American former chief executive

Jack Tretton is a member of the advisory boards for Genotaur, an artificial intelligence startup, and LifeApps Digital Media, a digital publisher of products and services focused on health, fitness, and sports topics. He is best known for being the former president and CEO of Sony Computer Entertainment America (SCEA) from 2006 to 2014.

==Career==
After graduating from Providence College, Tretton was a territory manager for Duracell from 1983 through 1985. In 1986 he joined Activision as the vice president of sales until 1991, when he joined JVC Musical Industries and became general manager of JVC's game division until early 1995.

Tretton joined Sony in March 1995 and was part of the team that created the original PlayStation and was involved in the development and publishing of all major Sony consoles and handhelds. In November 2006, Tretton was promoted to president and CEO of SCEA, succeeding Kazuo Hirai who became president and COO of Sony Computer Entertainment. Following his appointment as president, Tretton personally presented Sony's conferences at E3 from 2007 to 2013.

In early March 2014 it was announced that Tretton would step down from his position at the end of the month, citing a mutual agreement between himself and SCEA not to renew his contract. He was succeeded by Shawn Layden, who was previously the executive vice president and COO of Sony Network Entertainment International.

In late May 2014, it was announced that Tretton joined the advisory board of Genotaur, a San Francisco-based artificial intelligence startup, and the following September it was announced Tretton joined the advisory board of LifeApps Digital Media, a digital publisher of products and services focused on health, fitness, and sports topics.

==Professional reputation==
Tretton has made a number of controversial comments regarding the video game industry. When asked in 2007 to describe each game console as a meal or food, Tretton called the PS3 "Surf 'n Turf" and the PS2 "your favorite burger restaurant," but called the Wii a "lollipop" and the Xbox 360 a restaurant he would "get sick from once in a while because the cook isn't always reliable." He also called the Nintendo 3DS "a great babysitting tool ... But no self-respecting twenty-something is going to be sitting on an airplane with one of those. He's too old for that."

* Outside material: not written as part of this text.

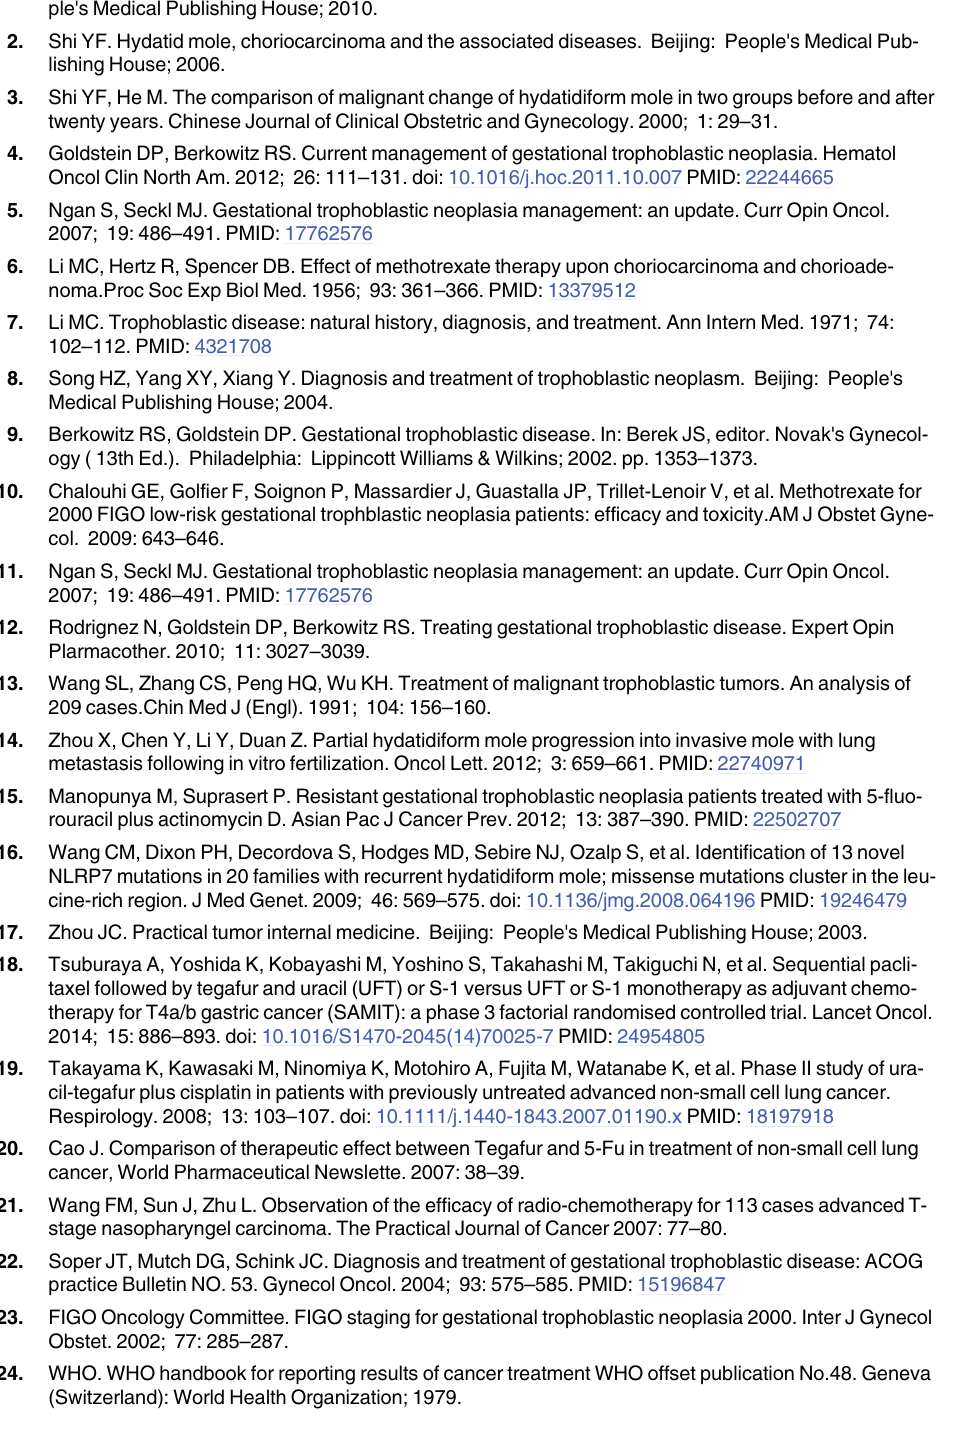
23. FIGO Oncology Committee. FIGO staging for gestational trophoblastic neoplasia 2000. Inter J Gynecol Obstet. 2002; 77: 285 – 287. 24. WHO. WHO handbook for reporting results of cancer treatment WHO offset publication No.48. Geneva (Switzerland): World Health Organization;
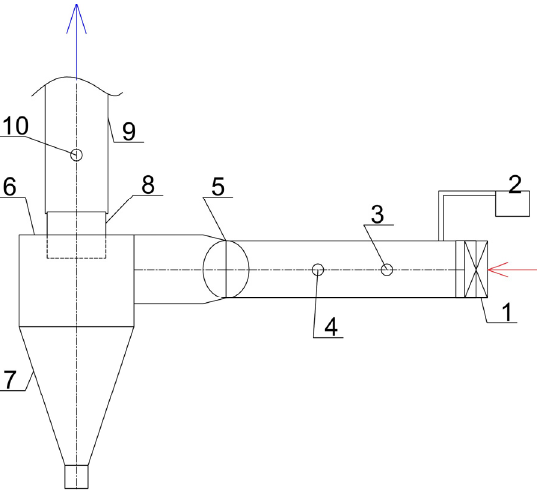
Figure 2. An experimental electro cyclone bench with (1) air flow fan, (2) particle dispenser, (3) air flow rate/pressure test point in the contaminated flow duct, (4) particle number concentration point in the duct, (5) duct transition to mixer, (6) cyclone-filter part of the purifier, (7) hopper of the purifier, (8) electrostatic filter part of the purifier, (9) outlet duct of the purified air, (10) test point of the air flow rate/pressure of the contaminated in the flow duct.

However, shortly after the PlayStation Vita was released in North America in February 2012, Tretton stated that he is a "believer in a rising tide lifting all boats" and that "a successful Nintendo or a successful gaming industry is good for anybody that's in the gaming business."

==Reception==
Tretton's popularity while working for SCEA led fans, including Greg Miller and Colin Moriarty, to informally refer to him as "Jackie T". He made his appearance on Kinda Funny Live 2 and KindaFunny's PlayStation Podcast "PS I LOVE YOU XOXO" in May 2016

==Personal==
Tretton was born in Boston, Massachusetts. He graduated from Providence College in 1983 with a Bachelor of Science in Marketing. During his time with Sony, Tretton supported the Lucile Packard Children's Hospital in Palo Alto, California by providing patients with PlayStation consoles and games.